If you ever want to know if you can blend and pass an a native of a specific country try going to a major tourist site with a group of people who can’t pass as natives and see if you get mistaken as the guide. (Its the “Moroccan” guide.. you can tell by the hijab.. right?)
This wasn’t my intent however – that’s what happened to me. I got mistaken as the “Moroccan” guide. Props to me for lessening the harassment to the group by accident. It was smart that generally speaking on our trip into the Old Medina of Fez that we kept our guidebooks on a super low profile. We found the famous gates of the Palace and took photos in front of them and then wandered down the street and through a small souq area and at the end of it we weren’t quite sure which direction to go and so we gambled and went down a set of stairs and found the gardens. Which were beautiful and unique as I couldn’t place all the plants that were in it and a small lake? or moat? I wasn’t quite sure but it was a nice rest stop on our journey to actually find our way into the Old Medina. Our two biggest challenges of the day were finding the Blue Gate aka entrance to the Old Medina and getting out of the Old Medina! (The view of the Blue Gate walking towards it)
One of our group members was offered a “beautiful Saharan lady,” in an attempt to get him to follow a guy down a random street alone and one of our group was taken in by the same guy who told him he had a shop with “pottery,” to sell before we even found the Blue Gate. Allah knows what trouble that group member would have gotten into if we allowed him to wander away alone! Soon after that we wandered down a maze of a street thinking perhaps it led to the Blue Gate only to be offered a “guide” who then led us to a dead end and told us he would find his brother – which was a bunch of hogwash. Good thing I have a good sense of direction and paid attention to landmarks – so I could back track us out of this small neighborhood we had ventured into that wasn’t part of the Old Medina. We were finally able to find the “Blue Gate” and get into the Old Medina with the help of an a guard that was standing watch at one of the back gates of the University. Yippie! We ate at a restaurant that the guard recommended – which was on the roof of a building that had interestingly carved chairs and it was a welcome relief from the heat, journey and masses of people in the tiny cramped streets of the Old Medina. (A view of the roofs of the Old Medina)
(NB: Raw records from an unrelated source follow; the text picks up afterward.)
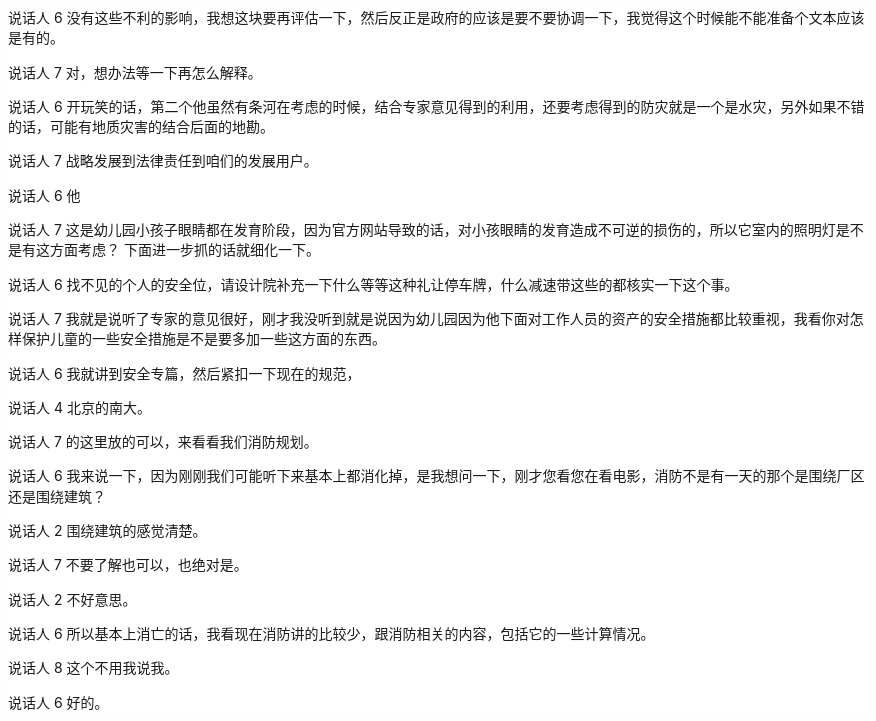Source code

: 说话人 6 
没有这些不利的影响，我想这块要再评估一下，然后反正是政府的应该是要不要协调一下，我觉得这个时候能不能准备个文本应该是有的。


说话人 7 
对，想办法等一下再怎么解释。

说话人 6 
开玩笑的话，第二个他虽然有条河在考虑的时候，结合专家意见得到的利用，还要考虑得到的防灾就是一个是水灾，另外如果不错的话，可能有地质灾害的结合后面的地勘。


说话人 7 
战略发展到法律责任到咱们的发展用户。

说话人 6 
他


说话人 7 
这是幼儿园小孩子眼睛都在发育阶段，因为官方网站导致的话，对小孩眼睛的发育造成不可逆的损伤的，所以它室内的照明灯是不是有这方面考虑？
下面进一步抓的话就细化一下。

说话人 6 
找不见的个人的安全位，请设计院补充一下什么等等这种礼让停车牌，什么减速带这些的都核实一下这个事。


说话人 7 
我就是说听了专家的意见很好，刚才我没听到就是说因为幼儿园因为他下面对工作人员的资产的安全措施都比较重视，我看你对怎样保护儿童的一些安全措施是不是要多加一些这方面的东西。

说话人 6 
我就讲到安全专篇，然后紧扣一下现在的规范，

说话人 4 
北京的南大。


说话人 7 
的这里放的可以，来看看我们消防规划。

说话人 6 
我来说一下，因为刚刚我们可能听下来基本上都消化掉，是我想问一下，刚才您看您在看电影，消防不是有一天的那个是围绕厂区还是围绕建筑？

说话人 2 
围绕建筑的感觉清楚。


说话人 7 
不要了解也可以，也绝对是。

说话人 2 
不好意思。

说话人 6 
所以基本上消亡的话，我看现在消防讲的比较少，跟消防相关的内容，包括它的一些计算情况。

说话人 8 
这个不用我说我。

说话人 6 
好的。

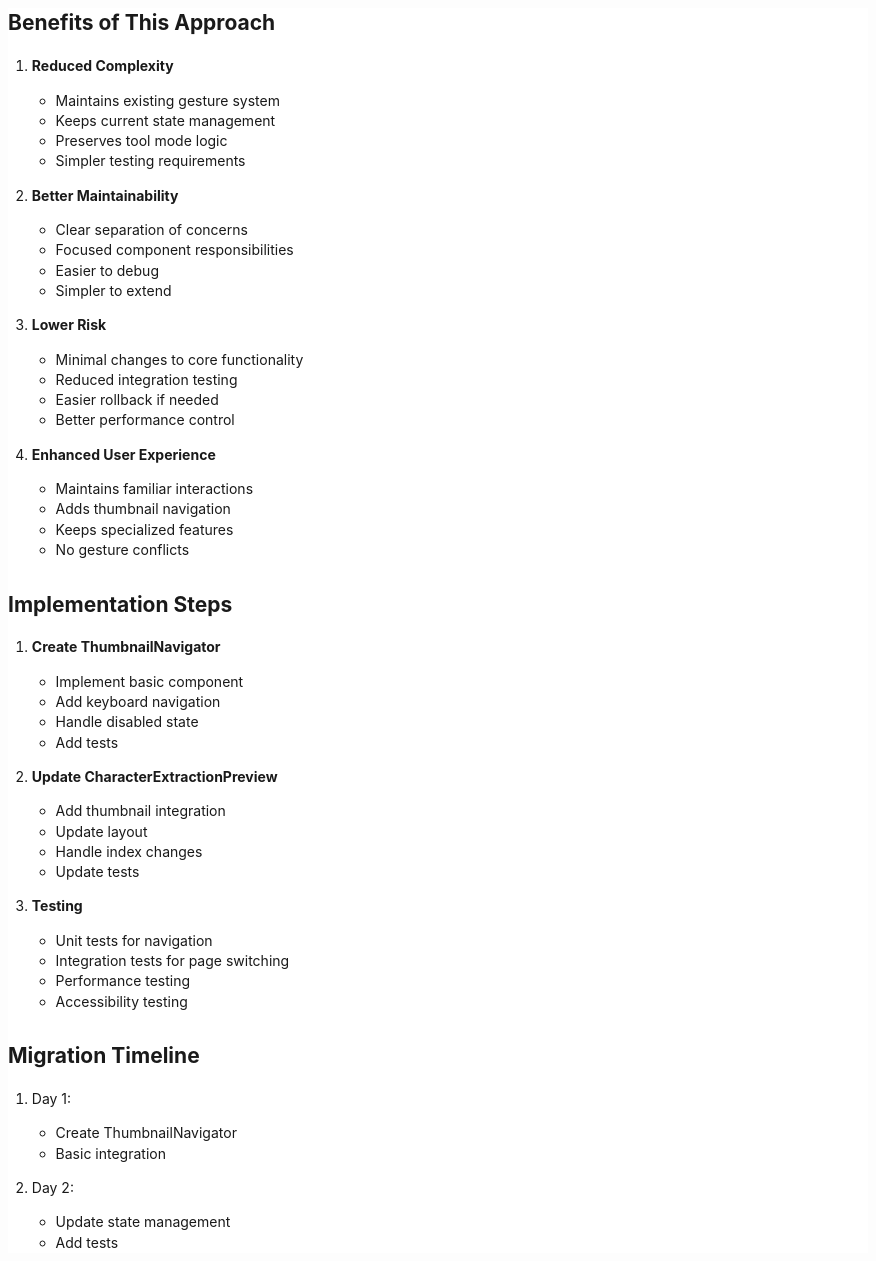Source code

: ## Benefits of This Approach

1. **Reduced Complexity**
   - Maintains existing gesture system
   - Keeps current state management
   - Preserves tool mode logic
   - Simpler testing requirements

2. **Better Maintainability**
   - Clear separation of concerns
   - Focused component responsibilities
   - Easier to debug
   - Simpler to extend

3. **Lower Risk**
   - Minimal changes to core functionality
   - Reduced integration testing
   - Easier rollback if needed
   - Better performance control

4. **Enhanced User Experience**
   - Maintains familiar interactions
   - Adds thumbnail navigation
   - Keeps specialized features
   - No gesture conflicts

## Implementation Steps

1. **Create ThumbnailNavigator**
   - Implement basic component
   - Add keyboard navigation
   - Handle disabled state
   - Add tests

2. **Update CharacterExtractionPreview**
   - Add thumbnail integration
   - Update layout
   - Handle index changes
   - Update tests

3. **Testing**
   - Unit tests for navigation
   - Integration tests for page switching
   - Performance testing
   - Accessibility testing

## Migration Timeline

1. Day 1:
   - Create ThumbnailNavigator
   - Basic integration

2. Day 2:
   - Update state management
   - Add tests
Our one group before entering the Old Medina had split in half and I stuck with the slower moving group as I am sure I will in my two years have plenty of time to explore the old Medina and didn’t feel pressured to see everything in one go. Along the way we figured out the Old Medina has markers for different paths to the different sites in and around the area to help poor tourists or Peace Corps Trainee’s like ourselves keep from getting lost.
(This way to the Palace sign)
Sadly the maps were located in random places and hard to find.. we did finally find one that was defaced.
This thing saved our beef bacon and helped us get out of the Old Medina with the least hassle possible which was great after 5-6 hours walking and at times hiking up hills in 70-80 degree weather. Which Alhumdualillah it wasn’t sunny because I am not sure what I would do at that point.. surely I would have melted. In the end it was a great day and it was a great people watching experience!